Exhibition - Survival of the Fittest
Sunday, August 18, 2024 from 10:00am to 05:00pm
The Briscoe Western Art Museum
210 West Market Street
Survival of the Fittest features approximately 50 masterworks created by an influential group of painters known today as the Big Four. Working during the late 1800s and early 1900s, these artists established a vision of wildlife and wilderness that remains with us to this day. Their careers also influenced generations of artists interested in painting wildlife in the 20th century. Members of the Big Four include American Carl Rungius (born Germany, 1869 - 1959), Germans Richard Friese (1854 - 1918) and Wilhelm Kuhnert (1865 - 1926), as well as Bruno Liljefors (1860 - 1939) from Sweden.
Representations of wildlife in natural habitats, though common today, were not always the norm. The popularization of Charles Darwin's theories on evolution in the middle to late 1800s began a shift (especially among European-Americans) toward understanding wildlife and nature together. Faced with the destructive legacy of European colonial expansion, an emerging conservation movement sought to preserve the land and animals that remained. Government surveys and scientific expeditions began traveling into remote regions to study wildlife and natural habitats, often accompanied by an artist. Soon thereafter, artists began traveling to study intact wildlife populations on their own.
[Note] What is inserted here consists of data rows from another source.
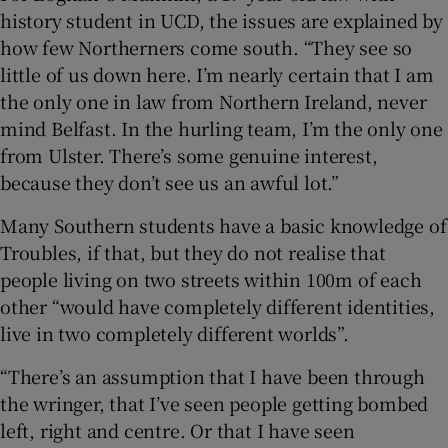
history student in UCD, the issues are explained by
how few Northerners come south. “They see so
little of us down here. I’m nearly certain that I am
the only one in law from Northern Ireland, never
mind Belfast. In the hurling team, I’m the only one
from Ulster. There’s some genuine interest,
because they don’t see us an awful lot.”
Many Southern students have a basic knowledge of
Troubles, if that, but they do not realise that
people living on two streets within 100m of each
other “would have completely different identities,
live in two completely different worlds”.
“There’s an assumption that I have been through
the wringer, that I’ve seen people getting bombed
left, right and centre. Or that I have seen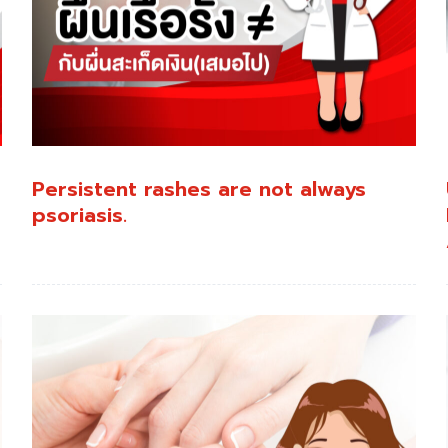
:
Persistent rashes are not always
psoriasis.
The artists of the Big Four, working at the same time but in separate regions of the globe, broke new ground by picturing wild animals in ways that had not been widely seen before by Europeans or Americans. Their powerful images gave eager audiences a way to see what lay beyond urban centers and brought a new vision of the wild into increasingly domesticated lives. Their paintings did not feature animals from biblical narratives or scenes from popular fables but instead emphasized the importance of seeing creatures in their natural habitats, enacting natural behaviors. The artwork of the Big Four was transformational in its presentation of a vision that valued the animal and its habitat as two inseparable and interdependent parts of a larger ecological system.